Task instructions: The goal here is an exact copy of the entries below, without their pictures.

=======

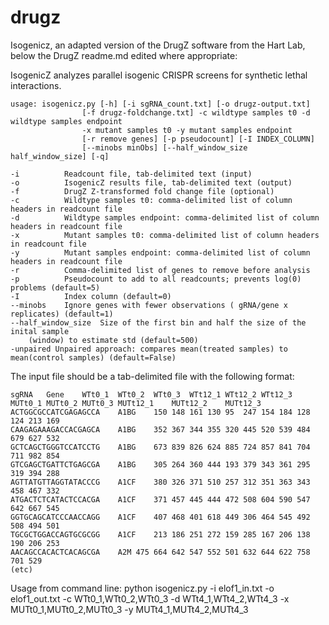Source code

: # drugz
Isogenicz, an adapted version of the DrugZ software from the Hart Lab, below the DrugZ readme.md edited where appropriate: 
  
IsogenicZ analyzes parallel isogenic CRISPR screens for synthetic lethal interactions.  

```
usage: isogenicz.py [-h] [-i sgRNA_count.txt] [-o drugz-output.txt]  
                [-f drugz-foldchange.txt] -c wildtype samples t0 -d wildtype samples endpoint
                -x mutant samples t0 -y mutant samples endpoint
                [-r remove genes] [-p pseudocount] [-I INDEX_COLUMN]  
                [--minobs minObs] [--half_window_size half_window_size] [-q]  
  
-i      	Readcount file, tab-delimited text (input)  
-o      	IsogenicZ results file, tab-delimited text (output)  
-f      	DrugZ Z-transformed fold change file (optional)  
-c      	Wildtype samples t0: comma-delimited list of column headers in readcount file
-d      	Wildtype samples endpoint: comma-delimited list of column headers in readcount file
-x      	Mutant samples t0: comma-delimited list of column headers in readcount file
-y      	Mutant samples endpoint: comma-delimited list of column headers in readcount file
-r      	Comma-delimited list of genes to remove before analysis  
-p      	Pseudocount to add to all readcounts; prevents log(0) problems (default=5) 
-I      	Index column (default=0)  
--minobs   	Ignore genes with fewer observations ( gRNA/gene x replicates) (default=1) 
--half_window_size  Size of the first bin and half the size of the inital sample
    (window) to estimate std (default=500) 
-unpaired Unpaired approach: compares mean(treated samples) to mean(control samples) (default=False)
```
  
The input file should be a tab-delimited file with the following format:

```
sgRNA	Gene	WTt0_1	WTt0_2	WTt0_3	WTt12_1	WTt12_2	WTt12_3	MUTt0_1	MUTt0_2	MUTt0_3	MUTt12_1	MUTt12_2	MUTt12_3
ACTGGCGCCATCGAGAGCCA	A1BG	150	148	161	130	95	247	154	184	128	124	213	169
CAAGAGAAAGACCACGAGCA	A1BG	352	367	344	355	320	445	520	539	484	679	627	532
GCTCAGCTGGGTCCATCCTG	A1BG	673	839	826	624	885	724	857	841	704	711	982	854
GTCGAGCTGATTCTGAGCGA	A1BG	305	264	360	444	193	379	343	361	295	319	394	288
AGTTATGTTAGGTATACCCG	A1CF	380	326	371	510	257	312	351	363	343	458	467	332
ATGACTCTCATACTCCACGA	A1CF	371	457	445	444	472	508	604	590	547	642	667	545
GGTGCAGCATCCCAACCAGG	A1CF	407	468	401	618	449	306	464	545	492	508	494	501
TGCGCTGGACCAGTGCGCGG	A1CF	213	186	251	272	159	285	167	206	138	190	206	253
AACAGCCACACTCACAGCGA	A2M	475	664	642	547	552	501	632	644	622	758	701	529
(etc)
```
Usage from command line:
python isogenicz.py -i elof1_in.txt -o elof1_out.txt -c WTt0_1,WTt0_2,WTt0_3 -d WTt4_1,WTt4_2,WTt4_3 -x MUTt0_1,MUTt0_2,MUTt0_3 -y MUTt4_1,MUTt4_2,MUTt4_3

=======

Result of this task:
Source code

: # drugz
Isogenicz, an adapted version of the DrugZ software from the Hart Lab, below the DrugZ readme.md edited where appropriate: 
  
IsogenicZ analyzes parallel isogenic CRISPR screens for synthetic lethal interactions.  

```
usage: isogenicz.py [-h] [-i sgRNA_count.txt] [-o drugz-output.txt]  
                [-f drugz-foldchange.txt] -c wildtype samples t0 -d wildtype samples endpoint
                -x mutant samples t0 -y mutant samples endpoint
                [-r remove genes] [-p pseudocount] [-I INDEX_COLUMN]  
                [--minobs minObs] [--half_window_size half_window_size] [-q]  
  
-i      	Readcount file, tab-delimited text (input)  
-o      	IsogenicZ results file, tab-delimited text (output)  
-f      	DrugZ Z-transformed fold change file (optional)  
-c      	Wildtype samples t0: comma-delimited list of column headers in readcount file
-d      	Wildtype samples endpoint: comma-delimited list of column headers in readcount file
-x      	Mutant samples t0: comma-delimited list of column headers in readcount file
-y      	Mutant samples endpoint: comma-delimited list of column headers in readcount file
-r      	Comma-delimited list of genes to remove before analysis  
-p      	Pseudocount to add to all readcounts; prevents log(0) problems (default=5) 
-I      	Index column (default=0)  
--minobs   	Ignore genes with fewer observations ( gRNA/gene x replicates) (default=1) 
--half_window_size  Size of the first bin and half the size of the inital sample
    (window) to estimate std (default=500) 
-unpaired Unpaired approach: compares mean(treated samples) to mean(control samples) (default=False)
```
  
The input file should be a tab-delimited file with the following format:

```
sgRNA	Gene	WTt0_1	WTt0_2	WTt0_3	WTt12_1	WTt12_2	WTt12_3	MUTt0_1	MUTt0_2	MUTt0_3	MUTt12_1	MUTt12_2	MUTt12_3
ACTGGCGCCATCGAGAGCCA	A1BG	150	148	161	130	95	247	154	184	128	124	213	169
CAAGAGAAAGACCACGAGCA	A1BG	352	367	344	355	320	445	520	539	484	679	627	532
GCTCAGCTGGGTCCATCCTG	A1BG	673	839	826	624	885	724	857	841	704	711	982	854
GTCGAGCTGATTCTGAGCGA	A1BG	305	264	360	444	193	379	343	361	295	319	394	288
AGTTATGTTAGGTATACCCG	A1CF	380	326	371	510	257	312	351	363	343	458	467	332
ATGACTCTCATACTCCACGA	A1CF	371	457	445	444	472	508	604	590	547	642	667	545
GGTGCAGCATCCCAACCAGG	A1CF	407	468	401	618	449	306	464	545	492	508	494	501
TGCGCTGGACCAGTGCGCGG	A1CF	213	186	251	272	159	285	167	206	138	190	206	253
AACAGCCACACTCACAGCGA	A2M	475	664	642	547	552	501	632	644	622	758	701	529
(etc)
```
Usage from command line:
python isogenicz.py -i elof1_in.txt -o elof1_out.txt -c WTt0_1,WTt0_2,WTt0_3 -d WTt4_1,WTt4_2,WTt4_3 -x MUTt0_1,MUTt0_2,MUTt0_3 -y MUTt4_1,MUTt4_2,MUTt4_3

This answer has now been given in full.